From: Jeff Layton <jlayton@kernel.org>
To: Trond Myklebust <trondmy@hammerspace.com>,
"davem@davemloft.net" <davem@davemloft.net>,
"chuck.lever@oracle.com" <chuck.lever@oracle.com>,
"pabeni@redhat.com" <pabeni@redhat.com>,
"okorniev@redhat.com" <okorniev@redhat.com>,
"tom@talpey.com" <tom@talpey.com>,
"anna@kernel.org" <anna@kernel.org>,
"horms@kernel.org" <horms@kernel.org>,
"kuba@kernel.org" <kuba@kernel.org>,
"Dai.Ngo@oracle.com" <Dai.Ngo@oracle.com>,
"edumazet@google.com" <edumazet@google.com>,
"neilb@suse.de" <neilb@suse.de>
Cc: "josef@toxicpanda.com" <josef@toxicpanda.com>,
"linux-nfs@vger.kernel.org" <linux-nfs@vger.kernel.org>,
"bcodding@redhat.com" <bcodding@redhat.com>,
"linux-kernel@vger.kernel.org" <linux-kernel@vger.kernel.org>,
"netdev@vger.kernel.org" <netdev@vger.kernel.org>
Subject: Re: [PATCH RFC 0/9] nfs/sunrpc: stop holding netns references in client-side NFS and RPC objects
Date: Tue, 18 Mar 2025 07:30:13 -0400 [thread overview]
Message-ID: <d05913314baff82463eb67a26605a16659dc1862.camel@kernel.org> (raw)
In-Reply-To: <8e781348f00184205c38e96e9e8af046d4d2f500.camel@hammerspace.com>
On Mon, 2025-03-17 at 22:11 +0000, Trond Myklebust wrote:
> On Mon, 2025-03-17 at 17:57 -0400, Jeff Layton wrote:
> > On Mon, 2025-03-17 at 21:35 +0000, Trond Myklebust wrote:
> > > On Mon, 2025-03-17 at 16:59 -0400, Jeff Layton wrote:
> > > > We have a long-standing problem with containers that have NFS
> > > > mounts
> > > > in
> > > > them.
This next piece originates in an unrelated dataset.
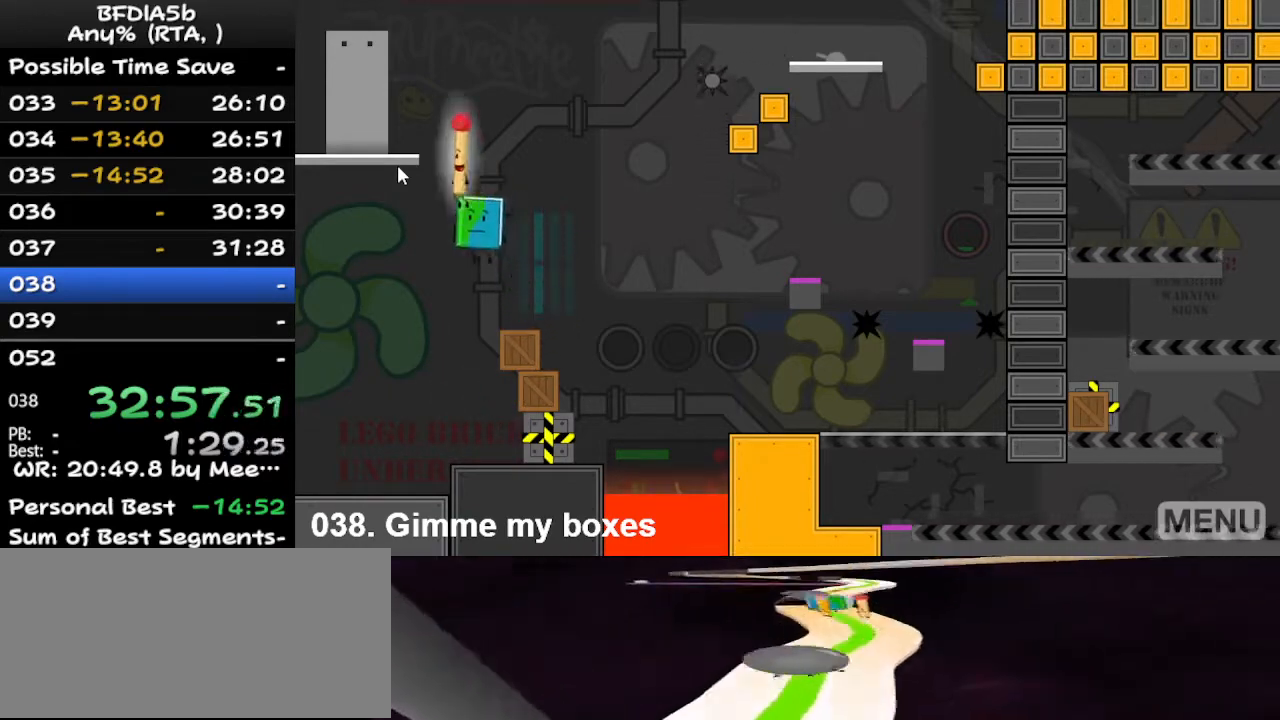
{"keys": [], "events": [[67, "up", "down"], [67, "z", "down"], [100, "up", "up"], [167, "z", "up"], [200, "up", "down"], [267, "up", "up"], [267, "z", "down"], [300, "up", "down"], [300, "z", "up"], [367, "up", "up"], [400, "up", "down"], [400, "z", "down"], [433, "up", "up"], [500, "z", "up"]]}
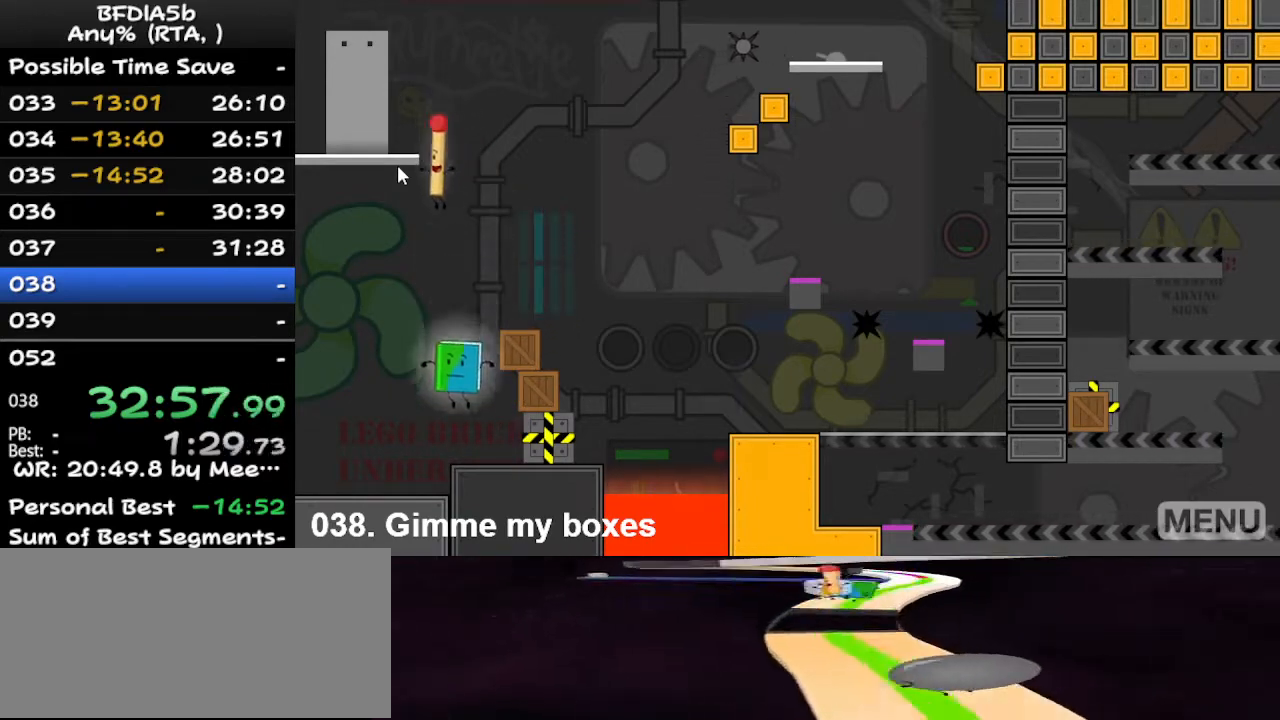
{"keys": [], "events": []}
Best practice is to unmount gracefully, of course, but
> > > > sometimes
> > > > containers just spontaneously die (e.g. SIGSEGV in the init task
> > > > in
> > > > the
> > > > container). When that happens the orchestrator will see that all
> > > > of
> > > > the
> > > > tasks are dead, and will detach the mount namespace and kill off
> > > > the
> > > > network connection.
> > > >
> > > > If there are RPCs in flight at the time, the rpc_clnt will try to
> > > > retransmit them indefinitely, but there is no hope of them ever
> > > > contacting the server since nothing in userland can reach the
> > > > netns
> > > > at that point to fix anything.
> > > >
> > > > This patchset takes the approach of changing various nfs client
> > > > and
> > > > sunrpc objects to not hold a netns reference. Instead, when a
> > > > nfs_net
> > > > or
> > > > sunrpc_net is exiting, all nfs_server, nfs_client and rpc_clnt
> > > > objects
> > > > associated with it are shut down, and the pre_exit functions
> > > > block
> > > > until they are gone.
> > > >
> > > > With this approach, when the last userland task in the container
> > > > exits,
> > > > the NFS and RPC clients get cleaned up automatically. As a bonus,
> > > > this
> > > > fixes another bug with the gssproxy RPC client that causes net
> > > > namespace
> > > > leaks in any container where it runs (details in the patch
> > > > descriptions).
> > > >
> > >
> > > So with this approach, what happens if the NFS mount was created in
> > > a
> > > container, but got bind mounted somewhere else?
> > >
> >
> > The lifetime of these objects are tied to the net namespace. If it
> > gets
> > bind-mounted into a different mount namespace, while the tasks are
> > setns()'ed into the correct net namespace, then I expect the mount
> > would end up shut down at that point and be unusable, just like if
> > you
> > echo 1 into the shutdown file in sysfs.
> >
> > Hopefully no one is doing anything that silly. You wouldn't be able
> > to
> > upcall, for one thing, since there wouldn't be any more userland
> > processes attached to the netns.
> >
> > I'll test that scenario and get back to you though. I do want to make
> > sure that that's not going to lead to a crash or anything.
>
> I agree with you that it's not a sane scenario, and that there is no
> need to try to make it work. However the user space tools are there to
> allow it to happen, so we need to ensure that the kernel won't panic or
> cause any new exotic hangs.
Unfortunately, this does create a hang.
Bind-mounting it will cause the superblock's refcount to increase,
which keeps the nfs_server struct active. That holds a reference to the
nfs_client, which prevents everything from coming down properly in
pre_exit.
I'll have to think about how we can solve that. Let me know if you have
ideas.
--
Jeff Layton <jlayton@kernel.org>
prev parent reply other threads:[~2025-03-18 11:30 UTC|newest]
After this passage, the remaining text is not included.